# experiment_finetunning2

In [1]:
import pandas as pd
import torch
from torch import nn
import matplotlib.pyplot as plt
import seaborn as sns
import skorch
from skorch_extra.netbase import NeuralNetBase, NeuralNetClassifier, NeuralNetTransformer
import sys
import numpy as np
sys.path.append('..')
from benchmarks.RPDBCS.models.RPDBCS2020Net import RPDBCS2020Net

plt.rcParams['figure.figsize']=(24,12)
plt.rcParams['figure.dpi']=128
plt.rcParams['font.size']=18

In [2]:
from vibdata.datahandler.transforms.TransformDataset import PickledDataset
from benchmarks.RPDBCS.datasets import TransformsDataset
from benchmarks.RPDBCS.experiment_finetunning2 import DEFAULT_NETPARAMS, DEFAULT_OPTIM_PARAMS, _transform_output, NeuralNetDomainAdapter, MetricNetPerDomain
from sklearn.decomposition import PCA
from ipywidgets import interact
import os
from benchmarks.RPDBCS.coral import CoralLoss
from sklearn.manifold import TSNE, Isomap

# @interact(fname=['train_end_vibnet_mfpt-cwru-pu','train_end_vibnet_cwru-pu-rpdbcs','train_end_vibnet_mfpt-cwru-rpdbcs','train_end_vibnet_mfpt-pu-rpdbcs'])

DATA_NAMES = ['rpdbcs', 'mfpt', 'pu', 'cwru', 'UOC', 'XJTU']
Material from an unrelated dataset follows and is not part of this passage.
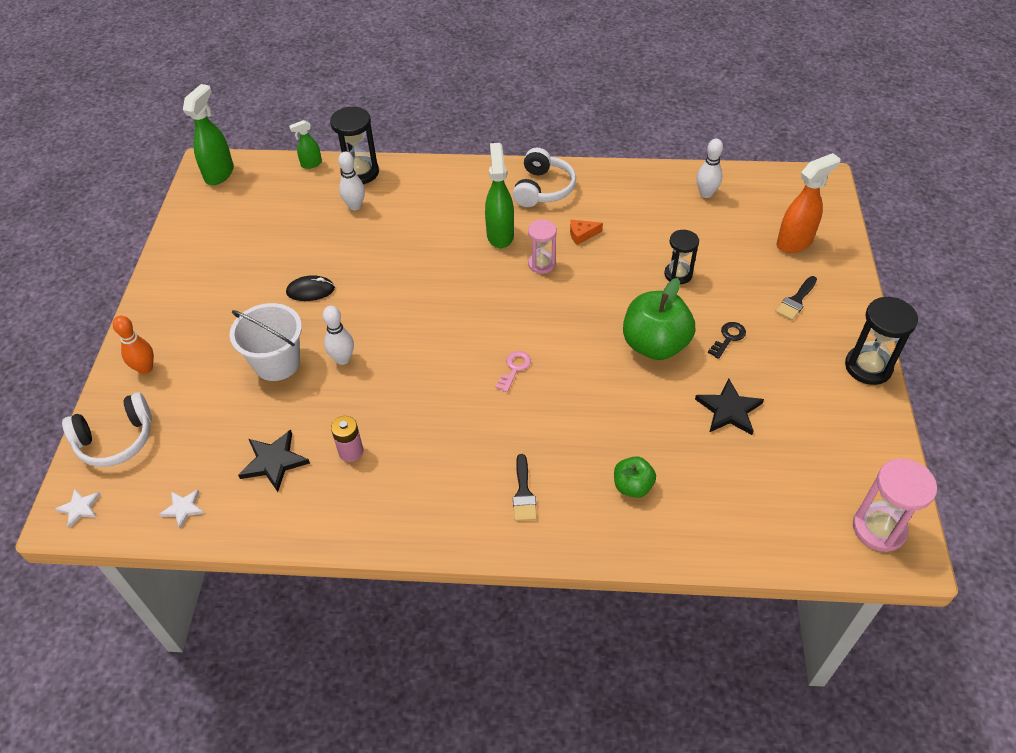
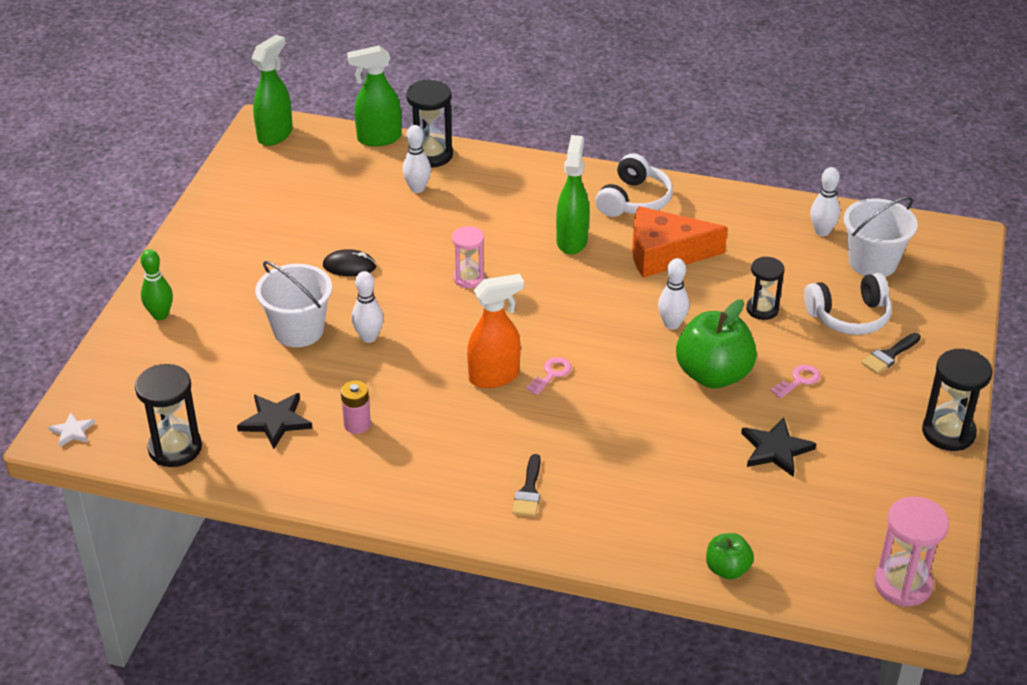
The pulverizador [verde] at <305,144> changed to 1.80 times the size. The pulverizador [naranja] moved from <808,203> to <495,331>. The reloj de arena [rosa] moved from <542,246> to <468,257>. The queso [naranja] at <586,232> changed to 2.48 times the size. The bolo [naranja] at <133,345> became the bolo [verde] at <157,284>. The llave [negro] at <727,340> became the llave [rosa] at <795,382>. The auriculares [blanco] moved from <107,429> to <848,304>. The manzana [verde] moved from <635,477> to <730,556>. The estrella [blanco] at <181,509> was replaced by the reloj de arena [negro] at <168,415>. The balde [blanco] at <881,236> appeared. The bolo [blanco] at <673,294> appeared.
def encode_features(fname, sampling):
    module_params = {
        'n_domains': 5,
        'encode_size': 32, 'input_size': 6100,
        'head_encode_size': 8,
        'all_outputs': False,
        'backbone': RPDBCS2020Net 
    }
    module_params = {"module__"+key: v for key, v in module_params.items()}
    module_params['module'] = MetricNetPerDomain
    # module_params['module'] = MetricNet

    net_params = DEFAULT_NETPARAMS.copy()
    ### Criterion parameters ###
    net_params.update({
        # 'device':'cuda',
        'max_epochs': 100,
        'criterion': CoralLoss,
        'criterion__clf_loss': None,
        'criterion__lamb': 1.0,
        'batch_size': 128
    })
    ############################

    vibnet = NeuralNetDomainAdapter(**net_params, **module_params, **DEFAULT_OPTIM_PARAMS)
    vibnet.initialize()
    vibnet.load_params(f_params='../saved_models/bw/%s' % fname)

    

    Xf = []
    Yf = []
    Sf = []
    for dname in DATA_NAMES:
        D = PickledDataset('/tmp/sigdata_cache/%s' % dname)
        n = len(D)
        n2 = int(n*sampling)
        idxs = np.random.permutation(n)[:n2]
        X = np.empty((n2, 6100), dtype=np.float32)
        Y = np.empty(n2, dtype=int)
        for i, j in enumerate(idxs):
            X[i] = D[j]['signal']
            Y[i] = D[j]['label']

        Xe = vibnet.transform({'X': X, 'domain': [0]*n2})
        Sf.append([dname]*n2)
        Xf.append(Xe)
        Yf.append(Y)

    Xe = np.vstack(Xf)
    Y = np.hstack(Yf)
    Domain = np.hstack(Sf)
    return Xe, Y, Domain


def dimension_reduction(fname, sampling):
    Xe, Y, Domain = encode_features(fname, sampling)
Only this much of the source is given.